Features

L.A. restaurateur pays $35,000 for rare, 2.2-pound Italian mushroom

Staff
Tuesday November 12, 2002

LOS ANGELES — It was no trifle truffle. 

A restaurateur and director of television commercials has spent $35,000 on an enormous, 2.2-pound white truffle — an exotic mushroom grown in Italy and prized by gourmets around the world. 

Joe Pytka, 64, made the purchase during Sunday’s fourth annual charity truffle auction known as Asta Mondial del Tartufo Bianco d’Alba. It was the largest ever paid for a single truffle. 

Pytka, who recently opened the French restaurant Bastide in West Hollywood, said he will use the truffle in a variety of dishes made by chef Alain Giraud. 

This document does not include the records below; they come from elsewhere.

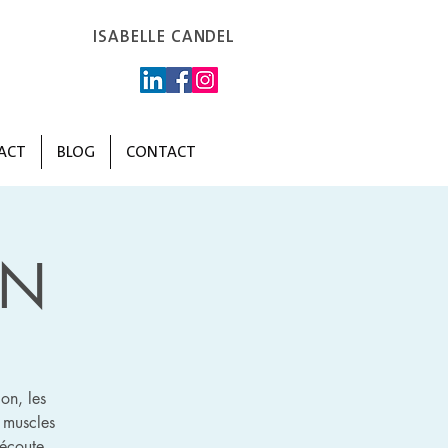
ISABELLE CANDEL
ACT
BLOG
CONTACT
ON
on, les
 muscles
’écoute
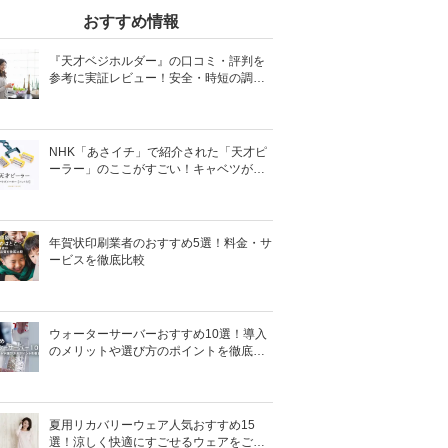
おすすめ情報
『天才ベジホルダー』の口コミ・評判を
参考に実証レビュー！安全・時短の調理
サポートアイテム！
NHK「あさイチ」で紹介された「天才ピ
ーラー」のここがすごい！キャベツがほ
わほわ4枚刃ピーラーの魅力に迫る！
年賀状印刷業者のおすすめ5選！料金・サ
ービスを徹底比較
ウォーターサーバーおすすめ10選！導入
のメリットや選び方のポイントを徹底解
説
夏用リカバリーウェア人気おすすめ15
選！涼しく快適にすごせるウェアをご紹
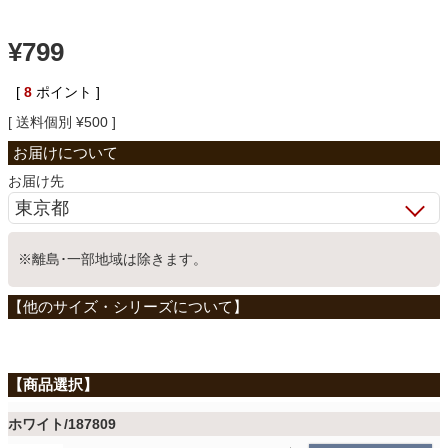
ベッド
¥
799
[
8
ポイント ]
収納家具
送料個別
¥
500
学習机
お届け先
ホームオフィス
※離島･一部地域は除きます。
こたつ
寝具
ホワイト/187809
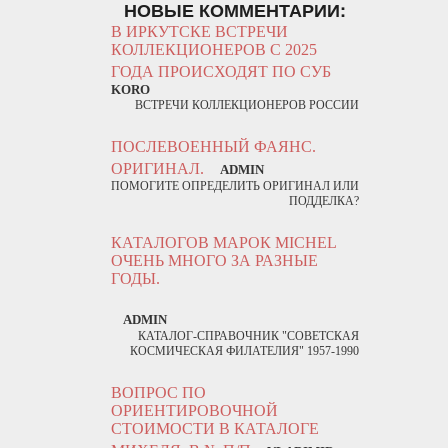
НОВЫЕ КОММЕНТАРИИ:
В ИРКУТСКЕ ВСТРЕЧИ
КОЛЛЕКЦИОНЕРОВ С 2025
ГОДА ПРОИСХОДЯТ ПО СУБ
KORO
ВСТРЕЧИ КОЛЛЕКЦИОНЕРОВ РОССИИ
ПОСЛЕВОЕННЫЙ ФАЯНС.
ОРИГИНАЛ.
ADMIN
ПОМОГИТЕ ОПРЕДЕЛИТЬ ОРИГИНАЛ ИЛИ
ПОДДЕЛКА?
КАТАЛОГОВ МАРОК MICHEL
ОЧЕНЬ МНОГО ЗА РАЗНЫЕ
ГОДЫ.
ADMIN
КАТАЛОГ-СПРАВОЧНИК "СОВЕТСКАЯ
КОСМИЧЕСКАЯ ФИЛАТЕЛИЯ" 1957-1990
ВОПРОС ПО
ОРИЕНТИРОВОЧНОЙ
СТОИМОСТИ В КАТАЛОГЕ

The rare mushroom caused a spirited bidding war between Pytka, Tony May, the owner of San Domenico restaurant in New York and a dog named Gunther IV, heir to a large German fortune, whose bids were made by owner Maurizio Dial. 

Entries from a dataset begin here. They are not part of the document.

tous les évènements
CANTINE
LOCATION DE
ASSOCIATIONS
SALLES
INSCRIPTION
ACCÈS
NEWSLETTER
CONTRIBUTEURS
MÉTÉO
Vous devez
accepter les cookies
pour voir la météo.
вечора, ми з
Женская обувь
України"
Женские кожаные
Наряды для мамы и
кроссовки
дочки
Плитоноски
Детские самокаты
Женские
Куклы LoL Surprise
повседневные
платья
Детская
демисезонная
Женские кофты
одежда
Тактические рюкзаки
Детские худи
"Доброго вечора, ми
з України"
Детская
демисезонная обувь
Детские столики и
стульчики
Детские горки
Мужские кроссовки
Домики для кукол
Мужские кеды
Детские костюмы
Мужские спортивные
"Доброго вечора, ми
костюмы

The truffle auction was held simultaneously in three places, linked by closed-circuit satellite television. 

Pytka bid at Valentino restaurant in Santa Monica, where 75 other truffle aficionados gathered. All local proceeds from the sale benefit the Jonsson Cancer Center Foundation at University of California, Los Angeles, and the families of 26 Italian schoolchildren who were killed in a recent earthquake. 

May bid from his New York restaurant, where a boisterous crowd of 120 joined the action. Gunther was at the castle of Grinzane Cavour, just outside Alba, which is home to the enormous white truffle. About 350 people were gathered at the castle to participate in the bidding. 

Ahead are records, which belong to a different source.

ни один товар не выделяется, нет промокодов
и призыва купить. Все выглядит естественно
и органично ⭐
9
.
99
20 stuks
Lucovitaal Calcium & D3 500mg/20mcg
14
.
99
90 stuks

Thirty truffles were auctioned off for a total of $126,000. 

The appearance of Pytka’s truffle on the TV screen brought loud gasps of appreciation from the crowd at Valentino. Most truffles weigh a few ounces. Daniele Bera of Funghi & Tartufi, a truffle store in Alba, said Pytka’s truffle was the biggest he had seen in his 17 years in the business. 

The truffle will be shipped to Pytka and should arrive Tuesday. Pytka’s purchase nearly doubled the record-setting $19,000 that Wolfgang Puck of Spago paid last year for a 1.82-pound truffle.